The design and function of the above-described system are essentially known and will therefore not be described in detail. Depending on the driver's intent communicated via accelerator pedal 24 and the intent of selecting a driving program or a driving direction communicated via selector lever 12, load adjustment element 30, actuating device 16, and shifting device 9 are actuated in a mutually coordinated manner as a function of the signals delivered by the sensors in such a way that comfortable and/or economical driving results.
A characteristic curve, for example, which determines a setpoint position of clutch 4 set by actuating device 16 as a function of the torque to be transmitted by clutch 4 is stored in the memory of control unit 14 to actuate clutch 4. For reasons of control quality, clutch wear, and power consumption of the actuating device, the clutch torque to be transmitted at a given time should not exceed the absolutely necessary value. The required torque to be transmitted results from the driver's intent, i.e., the position of accelerator pedal 24 and, for example, from the load on internal combustion engine 2, detected by sensor 18, and possibly from additional operating parameters such as the rotational speed of engine 2, etc.
The characteristic curve stored in control unit 14, which provides the desired path of the clutch's final control element moved by actuating device 16 as a function of the calculated torque to be transmitted, has a decisive influence on comfortable start and comfortable shifting. The characteristic curve changes in the short-term due to temperature changes, for example, and in the long-term over the lifetime of the clutch due to wear, for example. It is, therefore, constantly updated, i.e., readjusted, according to a wide variety of strategies, to the prevailing operating conditions.

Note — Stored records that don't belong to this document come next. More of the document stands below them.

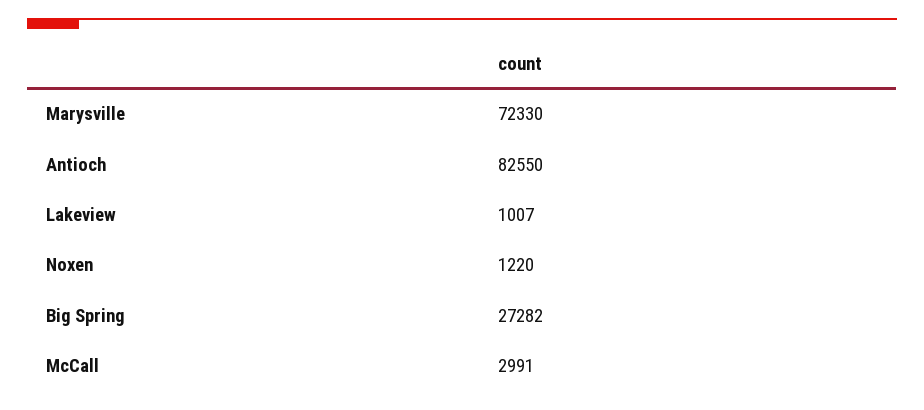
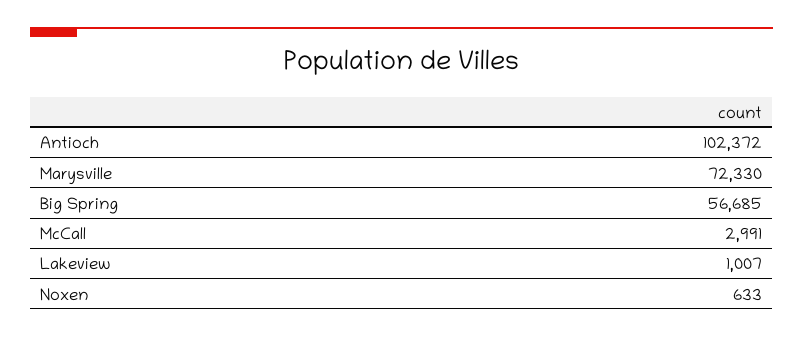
  {
    "Marysville": 72330,
-   "Antioch": 82550,
+   "Antioch": 102372,
    "Lakeview": 1007,
-   "Noxen": 1220,
+   "Noxen": 633,
-   "Big Spring": 27282,
+   "Big Spring": 56685,
    "McCall": 2991
  }

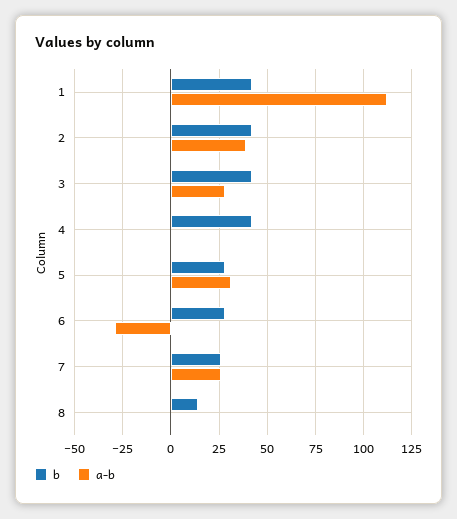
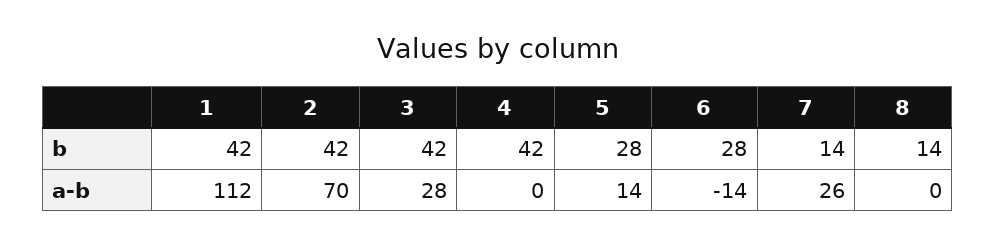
  {
    "b": {
      "1": 42,
      "2": 42,
      "3": 42,
      "4": 42,
      "5": 28,
      "6": 28,
-     "7": 25,
+     "7": 14,
      "8": 14
    },
    "a-b": {
      "1": 112,
-     "2": 40,
+     "2": 70,
      "3": 28,
      "4": 0,
-     "5": 30,
+     "5": 14,
-     "6": -30,
+     "6": -14,
      "7": 26,
      "8": 0
    }
  }

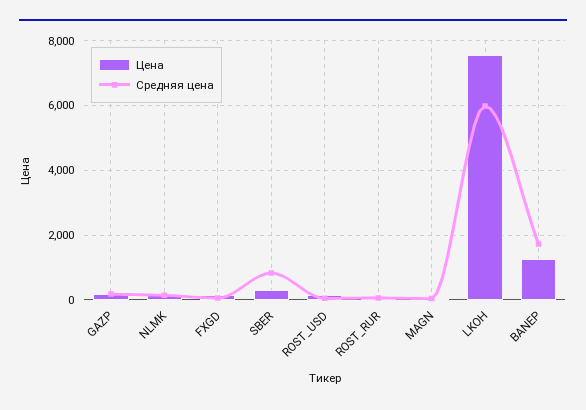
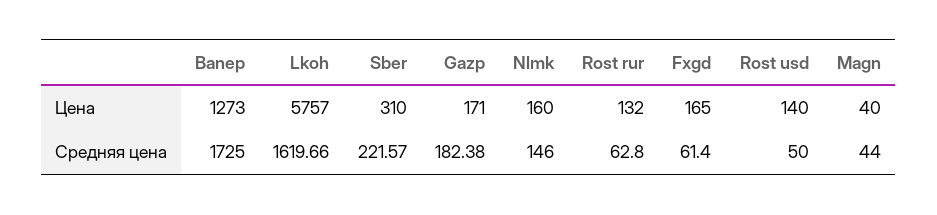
  {
    "Цена": {
      "GAZP": 171,
      "NLMK": 160,
      "FXGD": 165,
      "SBER": 310,
      "ROST_USD": 140,
      "ROST_RUR": 132,
      "MAGN": 40,
-     "LKOH": 7600,
+     "LKOH": 5757,
      "BANEP": 1273
    },
    "Средняя цена": {
      "GAZP": 182.38,
      "NLMK": 146,
      "FXGD": 61.4,
-     "SBER": 800,
+     "SBER": 221.57,
      "ROST_USD": 50,
      "ROST_RUR": 62.8,
      "MAGN": 44,
-     "LKOH": 6000,
+     "LKOH": 1619.66,
      "BANEP": 1725
    }
  }

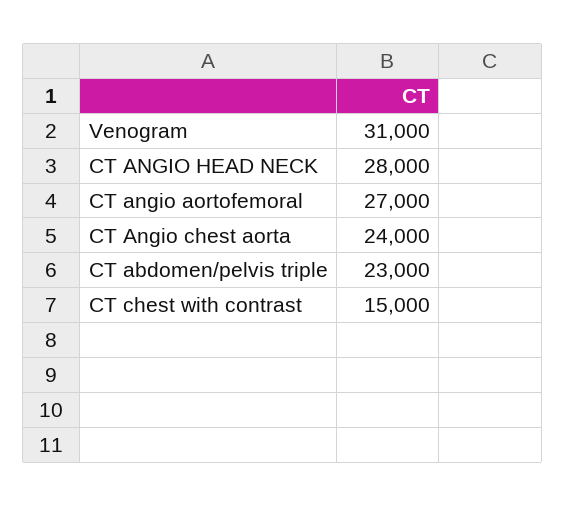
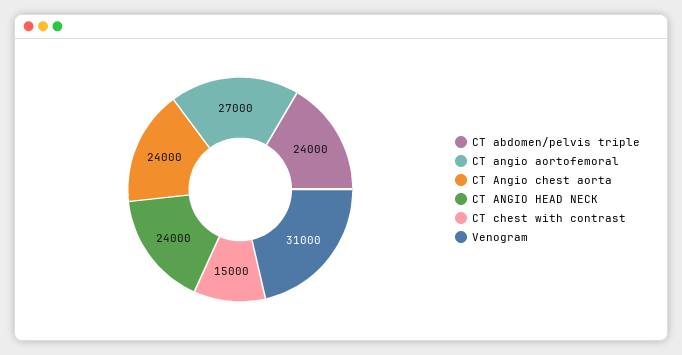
  {
    "Venogram": 31000,
-   "CT ANGIO HEAD NECK": 28000,
+   "CT ANGIO HEAD NECK": 24000,
    "CT angio aortofemoral": 27000,
    "CT Angio chest aorta": 24000,
-   "CT abdomen/pelvis triple": 23000,
+   "CT abdomen/pelvis triple": 24000,
    "CT chest with contrast": 15000
  }

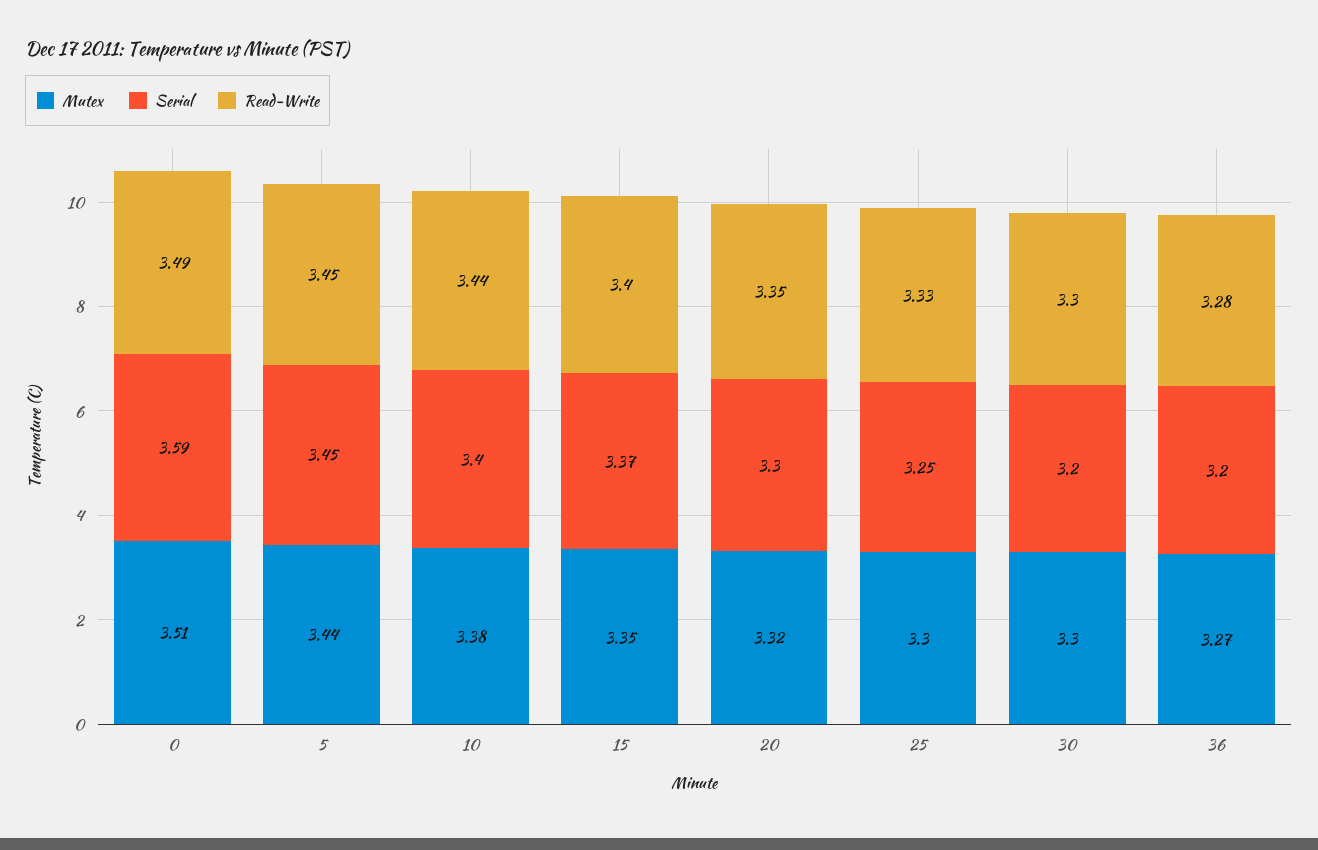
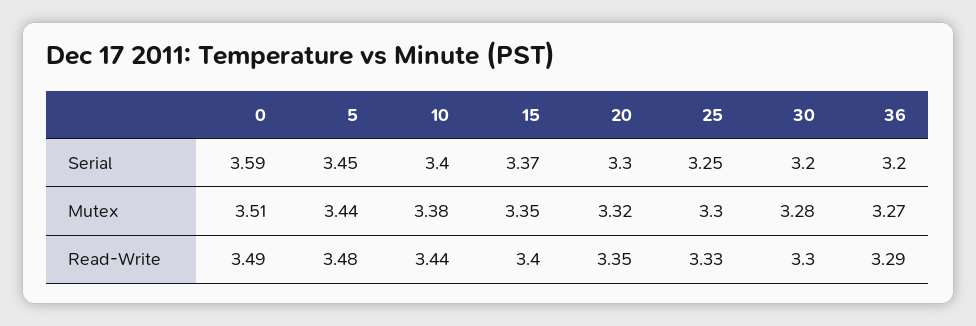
  {
    "Mutex": {
      "0": 3.51,
      "5": 3.44,
      "10": 3.38,
      "15": 3.35,
      "20": 3.32,
      "25": 3.3,
-     "30": 3.3,
+     "30": 3.28,
      "36": 3.27
    },
    "Serial": {
      "0": 3.59,
      "5": 3.45,
      "10": 3.4,
      "15": 3.37,
      "20": 3.3,
      "25": 3.25,
      "30": 3.2,
      "36": 3.2
    },
    "Read-Write": {
      "0": 3.49,
-     "5": 3.45,
+     "5": 3.48,
      "10": 3.44,
      "15": 3.4,
      "20": 3.35,
      "25": 3.33,
      "30": 3.3,
-     "36": 3.28
+     "36": 3.29
    }
  }

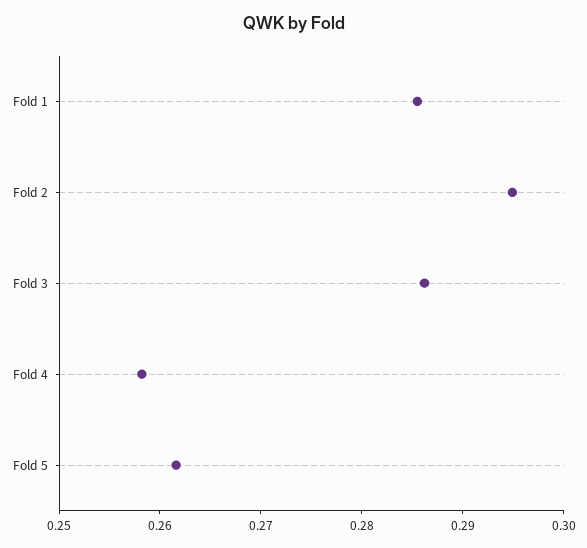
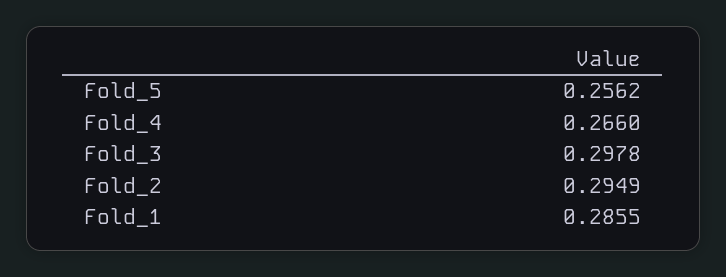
  {
    "Fold 1": 0.2855,
    "Fold 2": 0.2949,
-   "Fold 3": 0.286,
+   "Fold 3": 0.2978,
-   "Fold 4": 0.258,
+   "Fold 4": 0.266,
-   "Fold 5": 0.262
+   "Fold 5": 0.2562
  }

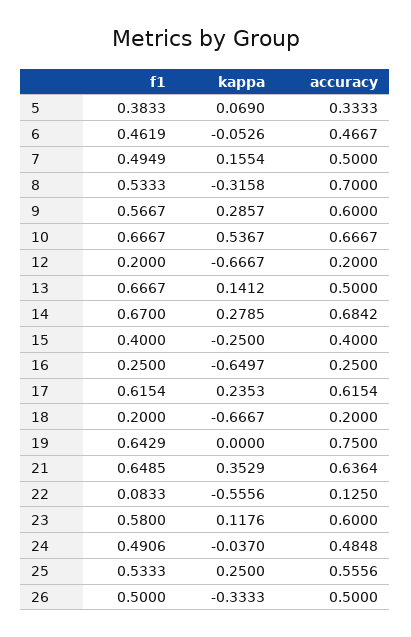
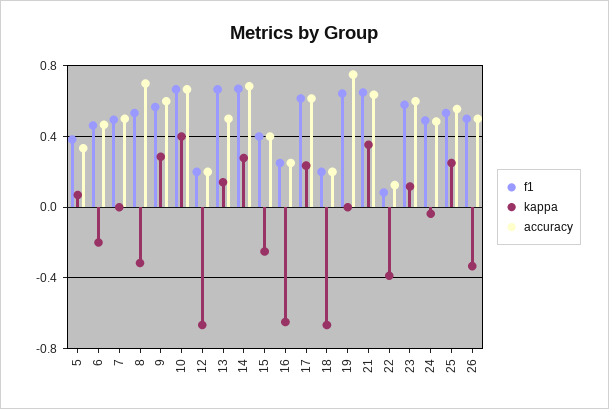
  {
    "f1": {
      "5": 0.3833,
      "6": 0.4619,
      "7": 0.4949,
      "8": 0.5333,
      "9": 0.5667,
      "10": 0.6667,
      "12": 0.2,
      "13": 0.6667,
      "14": 0.67,
      "15": 0.4,
      "16": 0.25,
      "17": 0.6154,
      "18": 0.2,
      "19": 0.6429,
      "21": 0.6485,
      "22": 0.0833,
      "23": 0.58,
      "24": 0.4906,
      "25": 0.5333,
      "26": 0.5
    },
    "kappa": {
      "5": 0.069,
-     "6": -0.0526,
+     "6": -0.2,
-     "7": 0.1554,
+     "7": 0,
      "8": -0.3158,
      "9": 0.2857,
-     "10": 0.5367,
+     "10": 0.4,
      "12": -0.6667,
      "13": 0.1412,
      "14": 0.2785,
      "15": -0.25,
      "16": -0.6497,
      "17": 0.2353,
      "18": -0.6667,
      "19": 0,
      "21": 0.3529,
-     "22": -0.5556,
+     "22": -0.4,
      "23": 0.1176,
      "24": -0.037,
      "25": 0.25,
      "26": -0.3333
    },
    "accuracy": {
      "5": 0.3333,
      "6": 0.4667,
      "7": 0.5,
      "8": 0.7,
      "9": 0.6,
      "10": 0.6667,
      "12": 0.2,
      "13": 0.5,
      "14": 0.6842,
      "15": 0.4,
      "16": 0.25,
      "17": 0.6154,
      "18": 0.2,
      "19": 0.75,
      "21": 0.6364,
      "22": 0.125,
      "23": 0.6,
      "24": 0.4848,
      "25": 0.5556,
      "26": 0.5
    }
  }

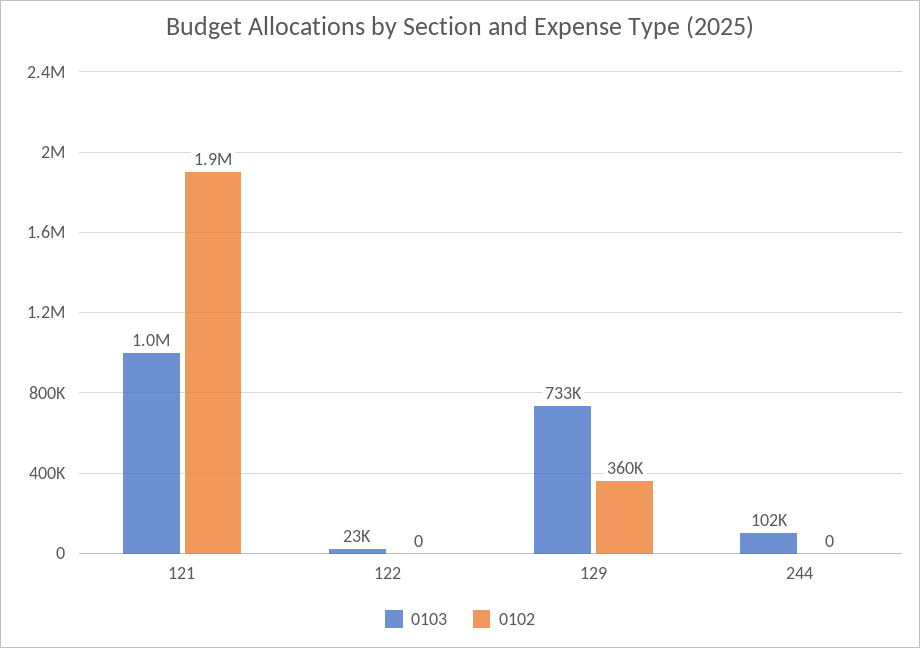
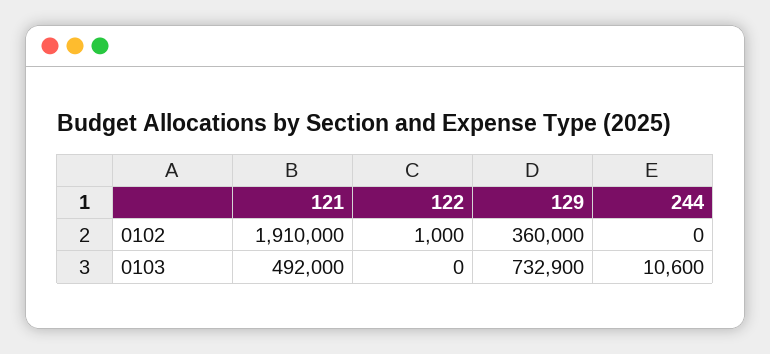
  {
    "0103": {
-     "121": 1000000,
+     "121": 492000,
-     "122": 23000,
+     "122": 0,
      "129": 732900,
-     "244": 102000
+     "244": 10600
    },
    "0102": {
      "121": 1910000,
-     "122": 0,
+     "122": 1000,
      "129": 360000,
      "244": 0
    }
  }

One important function which is made possible by an automated clutch is the vehicle creep, which makes it possible for the vehicle to move slowly when a forward or reverse gear is selected and the engine is running, without actuating the accelerator pedal. The driver is thus able to maneuver the vehicle more easily by operating only the brake pedal to stop the creeping vehicle. In creeping, the clutch is controlled in general in such a way that it is engaged as long as it transmits a certain creep torque, for example, 10 Nm. This creep torque is controlled, for example, by control unit 14 slowly engaging clutch 4 using actuating device 16 with the transmission in gear and the gas pedal not actuated, while engine 2 is controlled via load adjustment element 30 of engine 2 at, as far as possible, a constant speed of engine 2 in such a way that it generates the predefined torque on the clutch. It is understood that the power consumption of any additional consumers driven by the engine is taken into consideration.
One peculiar feature of the known creep behavior of vehicles is that the driver is not able to directly influence the creep, which impairs comfort and requires a high degree of skill from the driver when, for example, he must maneuver on a sloping roadway.